* _WHAT NEEDS TO BE DONE_
Convert every line of the records below into one item of a numbered list, and leave out the blank lines.

* _INFORMATION_
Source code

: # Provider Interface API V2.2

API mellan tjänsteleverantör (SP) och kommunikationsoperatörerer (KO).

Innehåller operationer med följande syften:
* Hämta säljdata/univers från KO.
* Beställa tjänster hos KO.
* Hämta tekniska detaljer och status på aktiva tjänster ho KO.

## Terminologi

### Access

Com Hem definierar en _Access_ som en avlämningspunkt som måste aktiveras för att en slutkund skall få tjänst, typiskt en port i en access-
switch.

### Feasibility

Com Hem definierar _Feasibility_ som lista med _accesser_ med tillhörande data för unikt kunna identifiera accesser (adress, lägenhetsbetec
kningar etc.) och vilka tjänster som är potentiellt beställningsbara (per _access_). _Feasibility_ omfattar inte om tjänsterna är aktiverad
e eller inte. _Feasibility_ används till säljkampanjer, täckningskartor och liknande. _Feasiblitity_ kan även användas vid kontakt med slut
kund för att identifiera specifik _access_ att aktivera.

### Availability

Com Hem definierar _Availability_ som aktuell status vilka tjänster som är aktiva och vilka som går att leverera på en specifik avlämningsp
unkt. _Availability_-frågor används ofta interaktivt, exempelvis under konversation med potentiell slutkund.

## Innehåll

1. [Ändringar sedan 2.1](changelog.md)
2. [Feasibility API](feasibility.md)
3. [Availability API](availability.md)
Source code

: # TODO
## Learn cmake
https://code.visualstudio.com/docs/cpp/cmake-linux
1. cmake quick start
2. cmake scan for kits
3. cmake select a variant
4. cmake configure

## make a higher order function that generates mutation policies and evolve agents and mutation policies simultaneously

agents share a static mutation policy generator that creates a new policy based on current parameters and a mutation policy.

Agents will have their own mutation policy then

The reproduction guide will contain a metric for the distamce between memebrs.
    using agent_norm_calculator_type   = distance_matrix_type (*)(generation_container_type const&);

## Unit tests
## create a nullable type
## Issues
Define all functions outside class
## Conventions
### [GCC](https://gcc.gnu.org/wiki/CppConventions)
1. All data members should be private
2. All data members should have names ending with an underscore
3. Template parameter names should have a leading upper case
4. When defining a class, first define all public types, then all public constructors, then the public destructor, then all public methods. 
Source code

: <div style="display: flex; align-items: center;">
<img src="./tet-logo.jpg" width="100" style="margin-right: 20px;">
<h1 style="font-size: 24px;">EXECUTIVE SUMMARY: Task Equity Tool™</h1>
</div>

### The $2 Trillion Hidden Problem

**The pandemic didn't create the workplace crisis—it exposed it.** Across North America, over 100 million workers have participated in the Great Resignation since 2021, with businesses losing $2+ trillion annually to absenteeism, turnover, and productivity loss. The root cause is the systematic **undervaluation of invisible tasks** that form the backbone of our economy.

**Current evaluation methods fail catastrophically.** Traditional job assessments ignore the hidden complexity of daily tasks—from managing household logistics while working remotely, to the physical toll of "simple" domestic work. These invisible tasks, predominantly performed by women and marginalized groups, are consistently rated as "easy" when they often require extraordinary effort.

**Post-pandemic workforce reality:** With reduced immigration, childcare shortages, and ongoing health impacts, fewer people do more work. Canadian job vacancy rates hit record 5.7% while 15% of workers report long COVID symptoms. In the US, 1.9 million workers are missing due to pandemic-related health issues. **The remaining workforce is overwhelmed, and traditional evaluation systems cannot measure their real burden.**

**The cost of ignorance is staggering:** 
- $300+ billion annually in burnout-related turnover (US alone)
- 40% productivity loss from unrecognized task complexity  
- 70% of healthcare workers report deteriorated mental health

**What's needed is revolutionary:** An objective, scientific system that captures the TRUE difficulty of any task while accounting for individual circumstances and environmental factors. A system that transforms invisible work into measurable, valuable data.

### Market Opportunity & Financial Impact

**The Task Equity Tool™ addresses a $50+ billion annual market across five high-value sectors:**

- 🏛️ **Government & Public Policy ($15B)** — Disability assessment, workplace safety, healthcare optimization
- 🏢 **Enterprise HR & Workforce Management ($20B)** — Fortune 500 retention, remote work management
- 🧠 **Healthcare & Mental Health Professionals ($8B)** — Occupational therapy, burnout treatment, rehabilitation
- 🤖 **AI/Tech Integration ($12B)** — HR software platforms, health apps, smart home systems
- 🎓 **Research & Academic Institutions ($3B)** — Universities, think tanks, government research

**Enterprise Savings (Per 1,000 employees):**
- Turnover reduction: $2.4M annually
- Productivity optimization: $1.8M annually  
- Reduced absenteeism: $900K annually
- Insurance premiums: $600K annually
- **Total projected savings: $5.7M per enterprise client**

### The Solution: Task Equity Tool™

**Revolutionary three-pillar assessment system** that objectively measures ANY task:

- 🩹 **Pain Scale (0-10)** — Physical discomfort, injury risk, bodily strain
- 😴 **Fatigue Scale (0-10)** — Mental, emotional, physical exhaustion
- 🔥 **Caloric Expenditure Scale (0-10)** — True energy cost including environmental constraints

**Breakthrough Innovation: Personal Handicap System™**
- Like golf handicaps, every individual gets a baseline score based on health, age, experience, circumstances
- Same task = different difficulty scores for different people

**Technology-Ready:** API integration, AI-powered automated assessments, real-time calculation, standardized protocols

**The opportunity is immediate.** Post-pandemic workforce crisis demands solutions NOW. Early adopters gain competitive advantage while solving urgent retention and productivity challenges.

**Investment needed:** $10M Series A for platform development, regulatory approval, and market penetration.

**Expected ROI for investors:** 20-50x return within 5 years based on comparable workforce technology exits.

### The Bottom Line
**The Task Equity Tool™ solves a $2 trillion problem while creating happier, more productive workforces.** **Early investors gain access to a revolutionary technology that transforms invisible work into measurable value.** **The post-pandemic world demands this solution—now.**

* _RESPONSE AREA_
1. Source code
2. : # Provider Interface API V2.2
3. API mellan tjänsteleverantör (SP) och kommunikationsoperatörerer (KO).
4. Innehåller operationer med följande syften:
5. * Hämta säljdata/univers från KO.
6. * Beställa tjänster hos KO.
7. * Hämta tekniska detaljer och status på aktiva tjänster ho KO.
8. ## Terminologi
9. ### Access
10. Com Hem definierar en _Access_ som en avlämningspunkt som måste aktiveras för att en slutkund skall få tjänst, typiskt en port i en access-
11. switch.
12. ### Feasibility
13. Com Hem definierar _Feasibility_ som lista med _accesser_ med tillhörande data för unikt kunna identifiera accesser (adress, lägenhetsbetec
14. kningar etc.) och vilka tjänster som är potentiellt beställningsbara (per _access_). _Feasibility_ omfattar inte om tjänsterna är aktiverad
15. e eller inte. _Feasibility_ används till säljkampanjer, täckningskartor och liknande. _Feasiblitity_ kan även användas vid kontakt med slut
16. kund för att identifiera specifik _access_ att aktivera.
17. ### Availability
18. Com Hem definierar _Availability_ som aktuell status vilka tjänster som är aktiva och vilka som går att leverera på en specifik avlämningsp
19. unkt. _Availability_-frågor används ofta interaktivt, exempelvis under konversation med potentiell slutkund.
20. ## Innehåll
21. 1. [Ändringar sedan 2.1](changelog.md)
22. 2. [Feasibility API](feasibility.md)
23. 3. [Availability API](availability.md)
24. Source code
25. : # TODO
26. ## Learn cmake
27. https://code.visualstudio.com/docs/cpp/cmake-linux
28. 1. cmake quick start
29. 2. cmake scan for kits
30. 3. cmake select a variant
31. 4. cmake configure
32. ## make a higher order function that generates mutation policies and evolve agents and mutation policies simultaneously
33. agents share a static mutation policy generator that creates a new policy based on current parameters and a mutation policy.
34. Agents will have their own mutation policy then
35. The reproduction guide will contain a metric for the distamce between memebrs.
36.     using agent_norm_calculator_type   = distance_matrix_type (*)(generation_container_type const&);
37. ## Unit tests
38. ## create a nullable type
39. ## Issues
40. Define all functions outside class
41. ## Conventions
42. ### [GCC](https://gcc.gnu.org/wiki/CppConventions)
43. 1. All data members should be private
44. 2. All data members should have names ending with an underscore
45. 3. Template parameter names should have a leading upper case
46. 4. When defining a class, first define all public types, then all public constructors, then the public destructor, then all public methods. 
47. Source code
48. : <div style="display: flex; align-items: center;">
49. <img src="./tet-logo.jpg" width="100" style="margin-right: 20px;">
50. <h1 style="font-size: 24px;">EXECUTIVE SUMMARY: Task Equity Tool™</h1>
51. </div>
52. ### The $2 Trillion Hidden Problem
53. **The pandemic didn't create the workplace crisis—it exposed it.** Across North America, over 100 million workers have participated in the Great Resignation since 2021, with businesses losing $2+ trillion annually to absenteeism, turnover, and productivity loss. The root cause is the systematic **undervaluation of invisible tasks** that form the backbone of our economy.
54. **Current evaluation methods fail catastrophically.** Traditional job assessments ignore the hidden complexity of daily tasks—from managing household logistics while working remotely, to the physical toll of "simple" domestic work. These invisible tasks, predominantly performed by women and marginalized groups, are consistently rated as "easy" when they often require extraordinary effort.
55. **Post-pandemic workforce reality:** With reduced immigration, childcare shortages, and ongoing health impacts, fewer people do more work. Canadian job vacancy rates hit record 5.7% while 15% of workers report long COVID symptoms. In the US, 1.9 million workers are missing due to pandemic-related health issues. **The remaining workforce is overwhelmed, and traditional evaluation systems cannot measure their real burden.**
56. **The cost of ignorance is staggering:** 
57. - $300+ billion annually in burnout-related turnover (US alone)
58. - 40% productivity loss from unrecognized task complexity  
59. - 70% of healthcare workers report deteriorated mental health
60. **What's needed is revolutionary:** An objective, scientific system that captures the TRUE difficulty of any task while accounting for individual circumstances and environmental factors. A system that transforms invisible work into measurable, valuable data.
61. ### Market Opportunity & Financial Impact
62. **The Task Equity Tool™ addresses a $50+ billion annual market across five high-value sectors:**
63. - 🏛️ **Government & Public Policy ($15B)** — Disability assessment, workplace safety, healthcare optimization
64. - 🏢 **Enterprise HR & Workforce Management ($20B)** — Fortune 500 retention, remote work management
65. - 🧠 **Healthcare & Mental Health Professionals ($8B)** — Occupational therapy, burnout treatment, rehabilitation
66. - 🤖 **AI/Tech Integration ($12B)** — HR software platforms, health apps, smart home systems
67. - 🎓 **Research & Academic Institutions ($3B)** — Universities, think tanks, government research
68. **Enterprise Savings (Per 1,000 employees):**
69. - Turnover reduction: $2.4M annually
70. - Productivity optimization: $1.8M annually  
71. - Reduced absenteeism: $900K annually
72. - Insurance premiums: $600K annually
73. - **Total projected savings: $5.7M per enterprise client**
74. ### The Solution: Task Equity Tool™
75. **Revolutionary three-pillar assessment system** that objectively measures ANY task:
76. - 🩹 **Pain Scale (0-10)** — Physical discomfort, injury risk, bodily strain
77. - 😴 **Fatigue Scale (0-10)** — Mental, emotional, physical exhaustion
78. - 🔥 **Caloric Expenditure Scale (0-10)** — True energy cost including environmental constraints
79. **Breakthrough Innovation: Personal Handicap System™**
80. - Like golf handicaps, every individual gets a baseline score based on health, age, experience, circumstances
81. - Same task = different difficulty scores for different people
82. **Technology-Ready:** API integration, AI-powered automated assessments, real-time calculation, standardized protocols
83. **The opportunity is immediate.** Post-pandemic workforce crisis demands solutions NOW. Early adopters gain competitive advantage while solving urgent retention and productivity challenges.
84. **Investment needed:** $10M Series A for platform development, regulatory approval, and market penetration.
85. **Expected ROI for investors:** 20-50x return within 5 years based on comparable workforce technology exits.
86. ### The Bottom Line
87. **The Task Equity Tool™ solves a $2 trillion problem while creating happier, more productive workforces.** **Early investors gain access to a revolutionary technology that transforms invisible work into measurable value.** **The post-pandemic world demands this solution—now.**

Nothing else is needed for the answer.